2. Le cadre des plans d’AGA
Selon les articles L. 225-197-1 et s. du Code de commerce, l’acquisition des actions attribuées n’est définitive qu’à l’issue d’une période d’acquisition d’au moins un an, éventuellement suivie d’une période de conservation, l’ensemble devant couvrir au moins deux ans. Le conseil d’administration ou le directoire peut fixer des conditions supplémentaires, notamment de présence.
En l’espèce, un plan d’AGA prévoyait que toute cessation du contrat de travail (sauf départ en retraite ou pour handicap) entraînait l’annulation des droits non encore acquis. Après transfert des contrats de travail en application de l’article L. 1224-1, consécutif à la reprise d’activité par une autre société dans le cadre d’un PSE, des salariés ont perdu le bénéfice potentiel d’actions gratuites et ont demandé réparation au titre de la perte de chance.

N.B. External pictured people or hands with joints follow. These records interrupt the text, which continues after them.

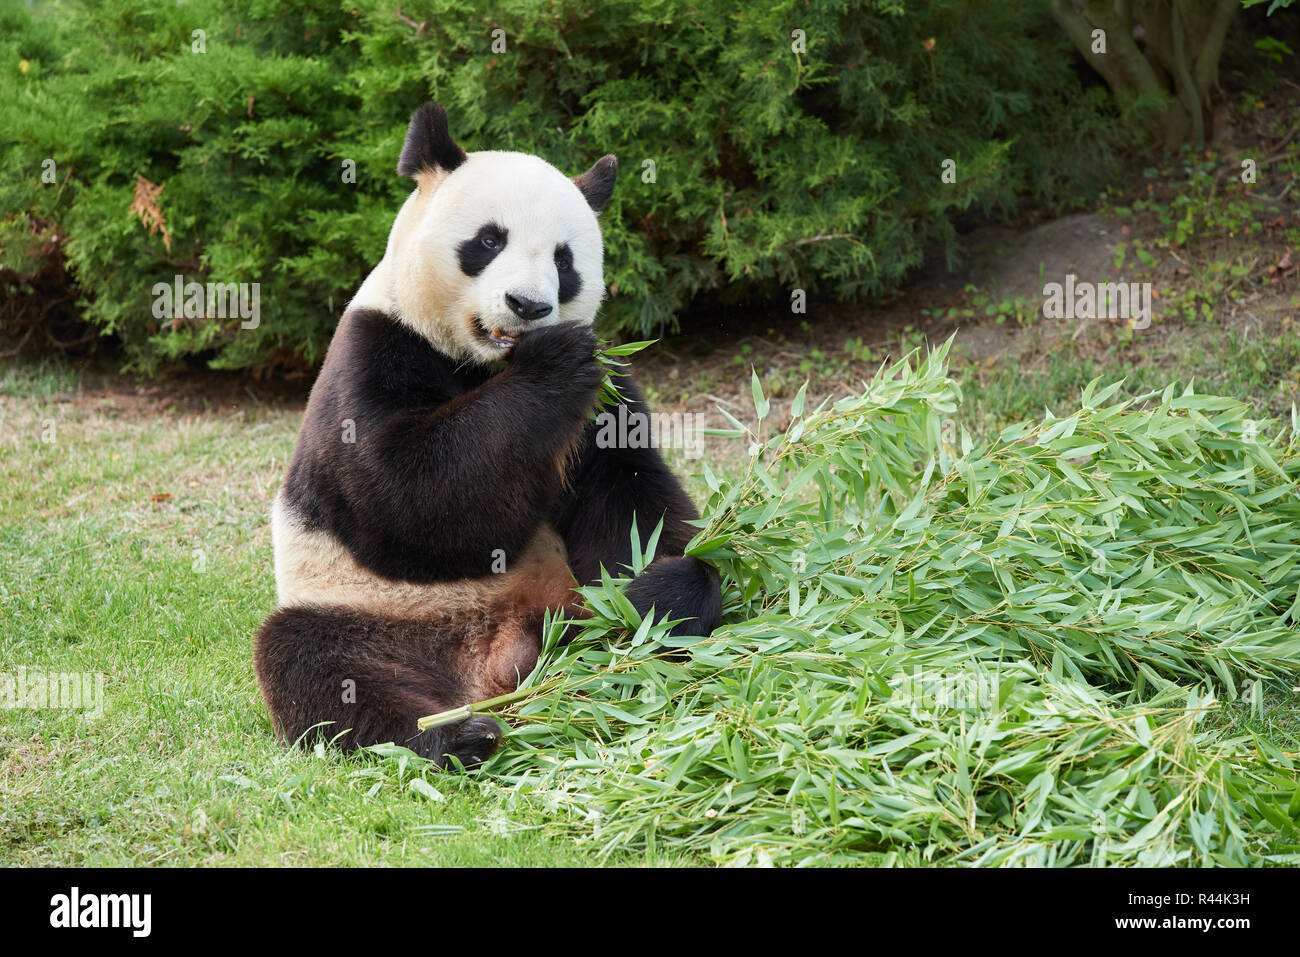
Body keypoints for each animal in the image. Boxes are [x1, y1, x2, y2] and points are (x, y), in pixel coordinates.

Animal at [253, 100, 722, 764]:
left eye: (563, 260)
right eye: (489, 240)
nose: (528, 306)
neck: (484, 362)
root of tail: (492, 669)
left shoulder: (608, 396)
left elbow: (629, 498)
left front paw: (658, 583)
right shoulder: (373, 351)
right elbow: (406, 500)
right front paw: (554, 363)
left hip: (558, 607)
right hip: (367, 613)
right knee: (318, 662)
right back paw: (451, 736)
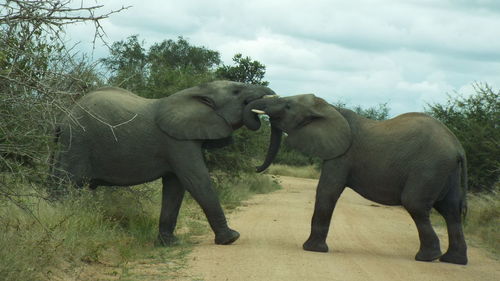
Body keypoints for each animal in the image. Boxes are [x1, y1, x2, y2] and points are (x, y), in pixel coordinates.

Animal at [51, 80, 278, 245]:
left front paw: (170, 244)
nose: (257, 168)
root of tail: (63, 119)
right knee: (66, 185)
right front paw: (231, 238)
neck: (196, 92)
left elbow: (175, 187)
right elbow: (196, 180)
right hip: (77, 143)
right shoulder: (177, 141)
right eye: (237, 91)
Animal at [246, 94, 468, 264]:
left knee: (415, 204)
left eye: (288, 106)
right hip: (447, 172)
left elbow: (327, 190)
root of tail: (458, 148)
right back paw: (452, 260)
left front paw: (311, 249)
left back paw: (427, 257)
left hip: (429, 168)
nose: (255, 167)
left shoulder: (342, 155)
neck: (330, 108)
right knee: (451, 211)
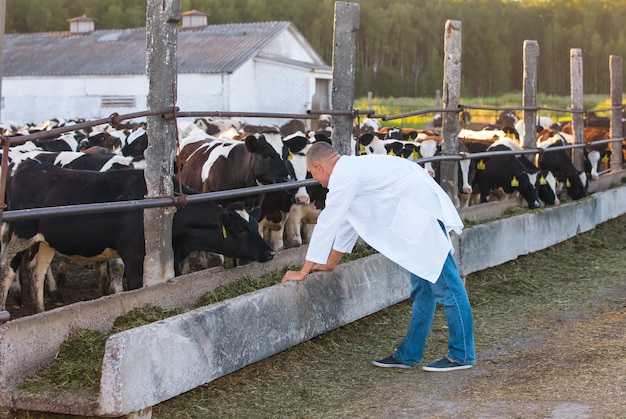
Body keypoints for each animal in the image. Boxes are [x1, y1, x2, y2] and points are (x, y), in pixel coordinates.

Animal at [0, 159, 274, 314]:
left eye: (253, 225)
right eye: (241, 229)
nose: (270, 252)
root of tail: (28, 166)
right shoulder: (134, 258)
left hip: (47, 240)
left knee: (37, 269)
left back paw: (40, 310)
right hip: (19, 233)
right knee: (7, 269)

3. L’argumentation des salariés
Les salariés invoquaient la jurisprudence relative aux primes, selon laquelle une condition de présence peut être exigée à la date d’ouverture du droit mais non à celle de son versement différé (Cass. soc. 3 avr. 2007, n° 05-45.110 ; Cass. soc. 8 juill. 2020, n° 18-21.945 ; Cass. soc. 29 sept. 2021, n° 13-25.549).

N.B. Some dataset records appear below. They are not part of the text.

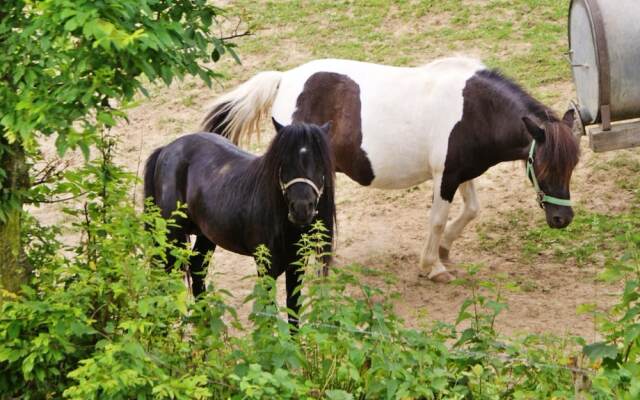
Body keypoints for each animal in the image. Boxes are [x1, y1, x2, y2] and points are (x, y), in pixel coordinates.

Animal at [144, 120, 336, 324]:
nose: (301, 209)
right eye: (284, 162)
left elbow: (293, 310)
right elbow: (268, 310)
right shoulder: (265, 266)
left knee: (197, 268)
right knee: (163, 272)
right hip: (170, 235)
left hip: (206, 235)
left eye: (320, 164)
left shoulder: (297, 264)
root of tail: (167, 149)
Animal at [204, 56, 580, 282]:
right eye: (543, 165)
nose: (562, 219)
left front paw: (445, 250)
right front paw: (432, 266)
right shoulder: (445, 177)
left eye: (573, 164)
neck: (474, 109)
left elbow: (472, 209)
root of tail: (284, 79)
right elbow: (437, 219)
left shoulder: (459, 172)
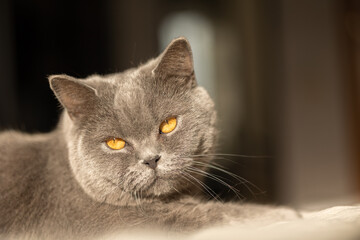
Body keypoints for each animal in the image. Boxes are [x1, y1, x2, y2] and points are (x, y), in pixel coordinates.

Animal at [0, 36, 298, 239]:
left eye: (168, 125)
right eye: (115, 143)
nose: (151, 159)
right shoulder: (127, 224)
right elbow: (214, 215)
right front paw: (288, 214)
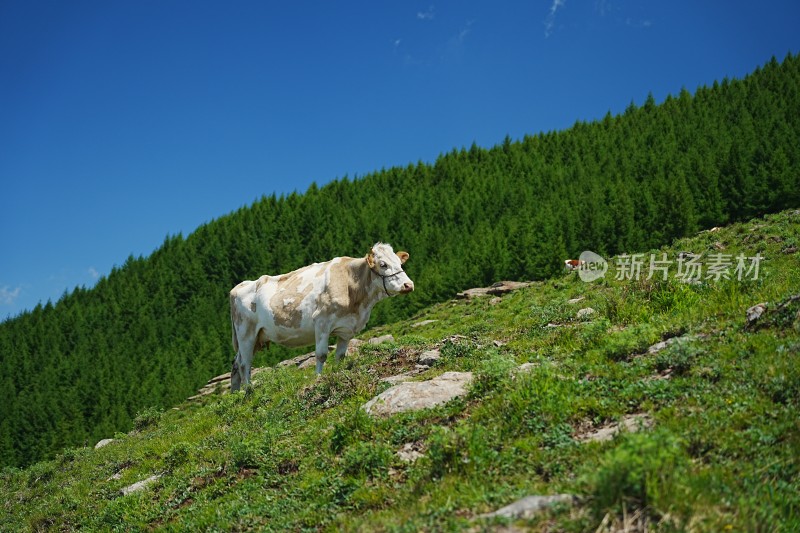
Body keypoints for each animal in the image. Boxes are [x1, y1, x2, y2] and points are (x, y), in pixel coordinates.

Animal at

La Cour écarte ce raisonnement : l’attribution d’actions gratuites n’ayant pas la nature d’une rémunération mais constituant un mécanisme de fidélisation, la condition de présence posée par le plan reste pleinement applicable.

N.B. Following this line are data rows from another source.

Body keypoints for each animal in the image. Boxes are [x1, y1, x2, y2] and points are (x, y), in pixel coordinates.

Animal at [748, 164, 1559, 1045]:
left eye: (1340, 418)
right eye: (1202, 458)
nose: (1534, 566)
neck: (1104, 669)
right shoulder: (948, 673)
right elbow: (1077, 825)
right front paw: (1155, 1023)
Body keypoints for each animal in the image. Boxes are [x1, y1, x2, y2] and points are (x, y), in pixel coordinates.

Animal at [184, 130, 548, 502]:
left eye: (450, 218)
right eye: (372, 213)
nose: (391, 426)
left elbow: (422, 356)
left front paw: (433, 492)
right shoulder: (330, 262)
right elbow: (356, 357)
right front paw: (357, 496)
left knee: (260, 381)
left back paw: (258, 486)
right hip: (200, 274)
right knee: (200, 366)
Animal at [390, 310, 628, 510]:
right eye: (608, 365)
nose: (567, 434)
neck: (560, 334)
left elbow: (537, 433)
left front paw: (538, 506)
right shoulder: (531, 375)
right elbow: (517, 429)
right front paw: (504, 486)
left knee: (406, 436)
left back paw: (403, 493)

4. Nature non salariale des AGA
La Cour avait déjà reconnu que les actions gratuites et les stock-options ne constituent pas des éléments de salaire (Cass. soc. 15 nov. 2023, n° 22-12.501 ; Cass. soc. 22 mai 2024, n° 22-18.182). Cette qualification permet d’écarter les solutions retenues en matière de primes.
5. Rejet de l’application de l’article 1178 anc. C. civ.
Les salariés invoquaient aussi l’article 1178 ancien (devenu art. 1304-3), selon lequel une condition est réputée accomplie si son débiteur en empêche l’exécution. Ils soutenaient que l’employeur avait empêché la condition de présence en transférant leurs contrats.
Mais l’avocate générale, suivie par la Cour, souligne que le transfert L. 1224-1 résulte de la loi et ne peut être considéré comme fautif. Seule une fraude dans l’application de cette disposition permettrait de retenir la responsabilité de l’employeur. Or tant le Conseil d’État (CE, 28 oct. 2022, n° 454355) que la Cour de cassation (Cass. soc. 28 juin 2023, n° 22-14.834) ont exclu toute fraude dans ce dossier.
6. Solution retenue
La Cour de cassation décide donc que, lorsqu’un salarié perd le bénéfice potentiel d’actions gratuites en raison du transfert légal de son contrat de travail intervenu avant la fin de la période d’acquisition, il ne peut obtenir aucune indemnisation pour perte de chance, sauf preuve d’une fraude de l’employeur dans la mise en œuvre de l’article L. 1224-1 du Code du travail.